Let $f:A\rightarrow\Bbb R$, $A\subset\Bbb R$ and any $c \in \Bbb R $
If $E^-=\{x \in A :f(x)< c\}$ and $E^+=\{x\in A:f(x)>c\}$ are open sets, then $f:A\rightarrow \Bbb R$ is continuous.
Let $f:A\rightarrow\Bbb R$, $A\subset\Bbb R$ and any $c \in \Bbb R $
If $E^-=\{x \in A :f(x)< c\}$ and $E^+=\{x\in A:f(x)>c\}$ are open sets, then $f:A\rightarrow \Bbb R$ is continuous.
Let $a,b \in \mathbb{R}$ such that $a < b$.
$E^{+}_a = \{x \in A : f(x) > a\} = f^{-1}((a, \infty))$
and
$E^-_b = \{x \in A : f(x) < b\} = f^{-1}((-\infty, b))$
are open by the assumption. Hence
$f^{-1}((a,b)) = f^{-1}((a, \infty) \cap (-\infty, b)) = f^{-1}((a,\infty)) \cap f^{-1}((-\infty, b))$
is open. All open subset $U$ of $\mathbb{R}$ is a union of open sets of the form $(a,b)$. $f^{-1}(U)$ is open. The inverse image of any open set under $f$ is open. Hence $f$ is continuous.

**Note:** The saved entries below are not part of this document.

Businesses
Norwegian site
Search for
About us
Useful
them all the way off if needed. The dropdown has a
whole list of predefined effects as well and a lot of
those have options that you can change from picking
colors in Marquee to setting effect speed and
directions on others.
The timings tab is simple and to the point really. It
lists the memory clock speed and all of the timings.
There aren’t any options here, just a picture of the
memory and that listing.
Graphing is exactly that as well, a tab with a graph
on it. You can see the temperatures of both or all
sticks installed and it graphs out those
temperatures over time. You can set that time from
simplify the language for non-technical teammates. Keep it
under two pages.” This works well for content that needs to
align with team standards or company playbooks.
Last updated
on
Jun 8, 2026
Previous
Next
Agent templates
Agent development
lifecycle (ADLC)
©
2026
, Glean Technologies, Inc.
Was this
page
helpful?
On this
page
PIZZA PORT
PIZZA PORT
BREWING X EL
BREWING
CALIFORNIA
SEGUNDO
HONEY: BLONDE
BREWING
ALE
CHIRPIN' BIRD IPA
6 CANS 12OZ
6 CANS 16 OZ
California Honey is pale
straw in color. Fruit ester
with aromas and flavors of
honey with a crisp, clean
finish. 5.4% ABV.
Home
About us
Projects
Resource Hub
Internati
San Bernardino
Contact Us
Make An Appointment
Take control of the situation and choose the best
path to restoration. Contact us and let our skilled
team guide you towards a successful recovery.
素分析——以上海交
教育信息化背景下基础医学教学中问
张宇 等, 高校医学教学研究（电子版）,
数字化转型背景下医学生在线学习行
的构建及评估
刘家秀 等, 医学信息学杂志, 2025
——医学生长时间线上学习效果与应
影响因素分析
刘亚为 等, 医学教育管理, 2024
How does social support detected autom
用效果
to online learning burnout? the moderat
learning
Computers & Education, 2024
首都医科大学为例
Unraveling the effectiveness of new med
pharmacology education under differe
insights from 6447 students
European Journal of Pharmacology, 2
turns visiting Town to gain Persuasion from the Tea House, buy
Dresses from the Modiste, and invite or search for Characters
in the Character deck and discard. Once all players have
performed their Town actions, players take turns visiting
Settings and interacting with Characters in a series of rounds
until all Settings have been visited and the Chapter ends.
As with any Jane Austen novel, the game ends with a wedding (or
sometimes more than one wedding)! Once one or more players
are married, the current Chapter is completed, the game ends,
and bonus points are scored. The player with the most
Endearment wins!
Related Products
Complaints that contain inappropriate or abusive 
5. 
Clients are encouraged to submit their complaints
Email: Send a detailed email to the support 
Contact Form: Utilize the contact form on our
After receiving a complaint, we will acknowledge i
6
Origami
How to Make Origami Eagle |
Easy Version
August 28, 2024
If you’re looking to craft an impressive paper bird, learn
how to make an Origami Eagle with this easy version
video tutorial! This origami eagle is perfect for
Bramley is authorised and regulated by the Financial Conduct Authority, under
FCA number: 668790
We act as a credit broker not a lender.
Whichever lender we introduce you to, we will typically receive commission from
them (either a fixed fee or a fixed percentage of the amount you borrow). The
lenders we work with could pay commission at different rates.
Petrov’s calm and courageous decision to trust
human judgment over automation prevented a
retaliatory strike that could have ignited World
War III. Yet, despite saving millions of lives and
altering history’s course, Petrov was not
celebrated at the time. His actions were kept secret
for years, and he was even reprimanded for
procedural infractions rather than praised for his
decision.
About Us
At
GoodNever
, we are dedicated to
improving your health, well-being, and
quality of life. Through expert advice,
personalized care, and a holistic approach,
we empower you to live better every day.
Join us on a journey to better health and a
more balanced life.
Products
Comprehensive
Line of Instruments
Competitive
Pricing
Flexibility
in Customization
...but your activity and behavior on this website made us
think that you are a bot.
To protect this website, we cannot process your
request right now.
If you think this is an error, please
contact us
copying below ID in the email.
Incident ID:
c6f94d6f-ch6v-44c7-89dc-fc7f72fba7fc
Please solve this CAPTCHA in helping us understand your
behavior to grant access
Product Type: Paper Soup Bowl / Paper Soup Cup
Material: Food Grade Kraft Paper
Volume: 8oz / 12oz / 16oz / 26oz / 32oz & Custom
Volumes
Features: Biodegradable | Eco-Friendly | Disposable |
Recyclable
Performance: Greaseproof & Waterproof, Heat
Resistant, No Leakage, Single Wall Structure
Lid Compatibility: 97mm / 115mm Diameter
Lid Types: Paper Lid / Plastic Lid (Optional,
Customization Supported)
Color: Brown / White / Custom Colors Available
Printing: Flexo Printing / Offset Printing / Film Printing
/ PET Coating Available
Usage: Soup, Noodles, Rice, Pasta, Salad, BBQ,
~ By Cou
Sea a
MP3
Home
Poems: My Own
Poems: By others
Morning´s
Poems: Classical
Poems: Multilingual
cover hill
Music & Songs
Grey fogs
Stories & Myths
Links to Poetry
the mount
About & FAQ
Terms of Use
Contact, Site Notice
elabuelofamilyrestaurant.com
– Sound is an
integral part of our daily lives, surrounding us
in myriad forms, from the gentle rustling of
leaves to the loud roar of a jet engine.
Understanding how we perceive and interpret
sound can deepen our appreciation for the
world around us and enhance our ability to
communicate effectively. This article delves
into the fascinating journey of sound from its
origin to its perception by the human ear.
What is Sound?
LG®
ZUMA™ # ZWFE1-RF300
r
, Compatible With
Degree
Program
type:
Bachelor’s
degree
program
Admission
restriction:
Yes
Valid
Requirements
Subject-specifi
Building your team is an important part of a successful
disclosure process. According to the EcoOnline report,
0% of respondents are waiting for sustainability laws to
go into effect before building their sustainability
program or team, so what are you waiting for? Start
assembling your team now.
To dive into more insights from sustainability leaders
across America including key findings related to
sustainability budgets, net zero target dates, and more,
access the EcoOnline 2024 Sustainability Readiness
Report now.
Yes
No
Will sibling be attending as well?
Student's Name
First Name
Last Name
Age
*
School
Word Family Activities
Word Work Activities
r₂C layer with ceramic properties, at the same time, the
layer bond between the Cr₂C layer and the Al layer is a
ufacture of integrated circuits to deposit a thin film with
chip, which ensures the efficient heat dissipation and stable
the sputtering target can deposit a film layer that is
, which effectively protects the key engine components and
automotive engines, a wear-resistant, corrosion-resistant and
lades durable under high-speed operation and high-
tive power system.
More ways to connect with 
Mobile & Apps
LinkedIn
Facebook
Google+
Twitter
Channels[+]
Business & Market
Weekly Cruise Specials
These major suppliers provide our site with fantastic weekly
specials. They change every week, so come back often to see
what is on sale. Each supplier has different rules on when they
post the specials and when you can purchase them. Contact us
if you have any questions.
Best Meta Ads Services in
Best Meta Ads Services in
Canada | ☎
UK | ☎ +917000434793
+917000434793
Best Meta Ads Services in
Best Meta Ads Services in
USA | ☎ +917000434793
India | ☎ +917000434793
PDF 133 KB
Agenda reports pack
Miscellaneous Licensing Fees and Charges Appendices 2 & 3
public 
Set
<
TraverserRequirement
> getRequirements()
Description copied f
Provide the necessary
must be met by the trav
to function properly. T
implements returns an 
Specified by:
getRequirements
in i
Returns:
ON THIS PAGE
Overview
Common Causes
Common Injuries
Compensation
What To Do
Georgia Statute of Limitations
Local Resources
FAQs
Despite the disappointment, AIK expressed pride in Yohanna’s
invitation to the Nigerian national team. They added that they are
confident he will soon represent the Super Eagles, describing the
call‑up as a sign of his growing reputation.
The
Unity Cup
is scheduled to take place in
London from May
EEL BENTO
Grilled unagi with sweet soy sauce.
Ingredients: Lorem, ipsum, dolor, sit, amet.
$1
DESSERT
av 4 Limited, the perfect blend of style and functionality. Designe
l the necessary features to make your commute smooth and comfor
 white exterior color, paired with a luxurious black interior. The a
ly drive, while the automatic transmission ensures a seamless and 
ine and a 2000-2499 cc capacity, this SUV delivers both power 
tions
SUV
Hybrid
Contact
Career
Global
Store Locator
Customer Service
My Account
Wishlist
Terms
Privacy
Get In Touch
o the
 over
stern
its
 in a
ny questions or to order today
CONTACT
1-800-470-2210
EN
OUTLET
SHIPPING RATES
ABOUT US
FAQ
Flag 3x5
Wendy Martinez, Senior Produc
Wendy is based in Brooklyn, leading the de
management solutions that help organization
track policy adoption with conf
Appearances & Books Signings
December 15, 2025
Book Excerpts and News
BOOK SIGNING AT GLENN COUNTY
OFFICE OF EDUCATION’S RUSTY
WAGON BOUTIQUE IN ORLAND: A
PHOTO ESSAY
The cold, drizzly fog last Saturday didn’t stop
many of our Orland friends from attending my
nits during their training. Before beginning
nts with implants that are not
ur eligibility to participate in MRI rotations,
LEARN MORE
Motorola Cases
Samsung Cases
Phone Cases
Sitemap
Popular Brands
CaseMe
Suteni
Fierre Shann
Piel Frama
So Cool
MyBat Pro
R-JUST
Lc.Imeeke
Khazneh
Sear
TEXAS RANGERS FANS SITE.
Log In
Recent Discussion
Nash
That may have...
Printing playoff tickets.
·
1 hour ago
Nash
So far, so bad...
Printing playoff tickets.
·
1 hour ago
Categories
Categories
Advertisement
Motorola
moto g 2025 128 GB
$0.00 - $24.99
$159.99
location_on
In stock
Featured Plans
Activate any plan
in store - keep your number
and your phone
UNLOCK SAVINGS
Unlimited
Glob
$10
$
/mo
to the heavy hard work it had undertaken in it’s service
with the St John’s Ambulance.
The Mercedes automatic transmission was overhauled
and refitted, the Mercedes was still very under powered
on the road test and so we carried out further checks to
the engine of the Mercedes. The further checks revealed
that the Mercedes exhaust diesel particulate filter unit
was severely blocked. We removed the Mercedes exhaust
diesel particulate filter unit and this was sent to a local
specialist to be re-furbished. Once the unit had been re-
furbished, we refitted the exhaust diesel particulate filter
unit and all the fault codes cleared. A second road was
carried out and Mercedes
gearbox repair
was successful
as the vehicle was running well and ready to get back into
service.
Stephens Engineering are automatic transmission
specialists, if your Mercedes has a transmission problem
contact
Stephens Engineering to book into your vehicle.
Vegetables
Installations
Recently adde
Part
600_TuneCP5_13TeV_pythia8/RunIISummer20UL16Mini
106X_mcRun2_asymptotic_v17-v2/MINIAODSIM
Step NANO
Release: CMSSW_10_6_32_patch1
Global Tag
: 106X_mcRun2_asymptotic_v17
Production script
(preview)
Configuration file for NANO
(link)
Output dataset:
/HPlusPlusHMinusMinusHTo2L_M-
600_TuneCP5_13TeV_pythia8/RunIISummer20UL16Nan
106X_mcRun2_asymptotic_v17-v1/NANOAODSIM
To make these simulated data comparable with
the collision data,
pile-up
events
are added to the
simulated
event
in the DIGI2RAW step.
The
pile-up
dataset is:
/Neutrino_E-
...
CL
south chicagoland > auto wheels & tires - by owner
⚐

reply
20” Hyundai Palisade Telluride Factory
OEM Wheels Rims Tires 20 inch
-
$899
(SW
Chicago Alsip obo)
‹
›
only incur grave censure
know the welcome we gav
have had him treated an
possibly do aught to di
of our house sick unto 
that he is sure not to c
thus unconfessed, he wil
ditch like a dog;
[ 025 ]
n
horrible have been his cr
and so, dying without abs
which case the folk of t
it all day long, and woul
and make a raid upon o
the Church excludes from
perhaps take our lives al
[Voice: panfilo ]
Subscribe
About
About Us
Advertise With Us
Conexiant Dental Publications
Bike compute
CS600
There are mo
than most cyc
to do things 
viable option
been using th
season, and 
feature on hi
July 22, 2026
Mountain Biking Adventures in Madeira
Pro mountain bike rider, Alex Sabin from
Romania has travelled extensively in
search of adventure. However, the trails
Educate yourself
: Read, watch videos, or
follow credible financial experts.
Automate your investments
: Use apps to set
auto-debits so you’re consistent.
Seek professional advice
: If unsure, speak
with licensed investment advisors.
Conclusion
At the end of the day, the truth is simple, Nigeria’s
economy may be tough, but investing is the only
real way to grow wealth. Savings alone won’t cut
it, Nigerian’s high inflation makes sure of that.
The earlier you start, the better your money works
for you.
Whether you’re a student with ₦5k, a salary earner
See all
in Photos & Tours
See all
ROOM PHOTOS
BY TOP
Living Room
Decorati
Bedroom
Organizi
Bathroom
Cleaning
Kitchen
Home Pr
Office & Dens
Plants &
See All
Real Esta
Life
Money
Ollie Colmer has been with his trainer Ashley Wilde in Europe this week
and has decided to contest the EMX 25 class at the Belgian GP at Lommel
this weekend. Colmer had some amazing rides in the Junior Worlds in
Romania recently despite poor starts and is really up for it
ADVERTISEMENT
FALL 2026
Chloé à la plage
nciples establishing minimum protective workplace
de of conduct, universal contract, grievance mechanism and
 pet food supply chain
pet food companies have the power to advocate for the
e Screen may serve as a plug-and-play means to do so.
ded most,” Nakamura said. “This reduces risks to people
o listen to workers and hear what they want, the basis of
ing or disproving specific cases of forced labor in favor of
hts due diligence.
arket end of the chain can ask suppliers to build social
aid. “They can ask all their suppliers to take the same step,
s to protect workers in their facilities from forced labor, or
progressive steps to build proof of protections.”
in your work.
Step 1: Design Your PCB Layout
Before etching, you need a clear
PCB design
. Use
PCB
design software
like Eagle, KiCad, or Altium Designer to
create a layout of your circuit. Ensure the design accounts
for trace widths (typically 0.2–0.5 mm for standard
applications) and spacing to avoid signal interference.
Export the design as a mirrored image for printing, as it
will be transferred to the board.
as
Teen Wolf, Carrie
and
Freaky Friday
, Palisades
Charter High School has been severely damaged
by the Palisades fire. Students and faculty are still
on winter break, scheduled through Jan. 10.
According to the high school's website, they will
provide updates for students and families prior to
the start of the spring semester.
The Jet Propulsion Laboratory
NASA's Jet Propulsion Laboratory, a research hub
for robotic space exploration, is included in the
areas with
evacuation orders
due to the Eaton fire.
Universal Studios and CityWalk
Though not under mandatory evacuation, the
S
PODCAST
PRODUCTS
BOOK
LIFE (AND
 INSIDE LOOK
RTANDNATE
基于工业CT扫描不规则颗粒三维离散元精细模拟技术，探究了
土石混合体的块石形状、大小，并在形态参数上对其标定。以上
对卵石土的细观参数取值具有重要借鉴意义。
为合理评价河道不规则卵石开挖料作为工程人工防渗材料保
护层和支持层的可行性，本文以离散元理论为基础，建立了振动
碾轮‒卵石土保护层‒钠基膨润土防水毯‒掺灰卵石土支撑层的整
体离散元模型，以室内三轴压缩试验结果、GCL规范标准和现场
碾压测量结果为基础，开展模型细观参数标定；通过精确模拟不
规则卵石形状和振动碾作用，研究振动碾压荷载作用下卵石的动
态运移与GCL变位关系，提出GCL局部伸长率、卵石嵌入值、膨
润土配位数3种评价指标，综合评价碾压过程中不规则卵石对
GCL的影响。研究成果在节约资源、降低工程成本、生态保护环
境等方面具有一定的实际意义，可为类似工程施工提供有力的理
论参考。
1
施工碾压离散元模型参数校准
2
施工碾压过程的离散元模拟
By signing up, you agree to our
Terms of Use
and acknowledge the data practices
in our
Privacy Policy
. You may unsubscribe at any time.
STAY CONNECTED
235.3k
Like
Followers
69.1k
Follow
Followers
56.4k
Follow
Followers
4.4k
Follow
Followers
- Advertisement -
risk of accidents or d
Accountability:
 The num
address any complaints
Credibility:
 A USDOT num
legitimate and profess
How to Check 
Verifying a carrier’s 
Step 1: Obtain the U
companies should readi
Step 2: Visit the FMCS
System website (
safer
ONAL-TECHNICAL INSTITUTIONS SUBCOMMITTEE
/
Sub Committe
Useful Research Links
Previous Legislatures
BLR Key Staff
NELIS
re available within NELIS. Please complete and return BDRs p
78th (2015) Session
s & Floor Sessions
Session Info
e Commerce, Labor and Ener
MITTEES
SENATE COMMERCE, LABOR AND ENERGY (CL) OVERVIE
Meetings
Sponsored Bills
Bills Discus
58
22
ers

Let $a, b \in \mathbb{R}$ such that $a < b$. Then $f^{-1}((a, b))$ is open by the assumption. Any open subset $U$ of $\mathbb{R}$ is a union of subsets of the form $(a, b)$. Hence $f^{-1}(U)$ is open. Hence $f$ is continuous.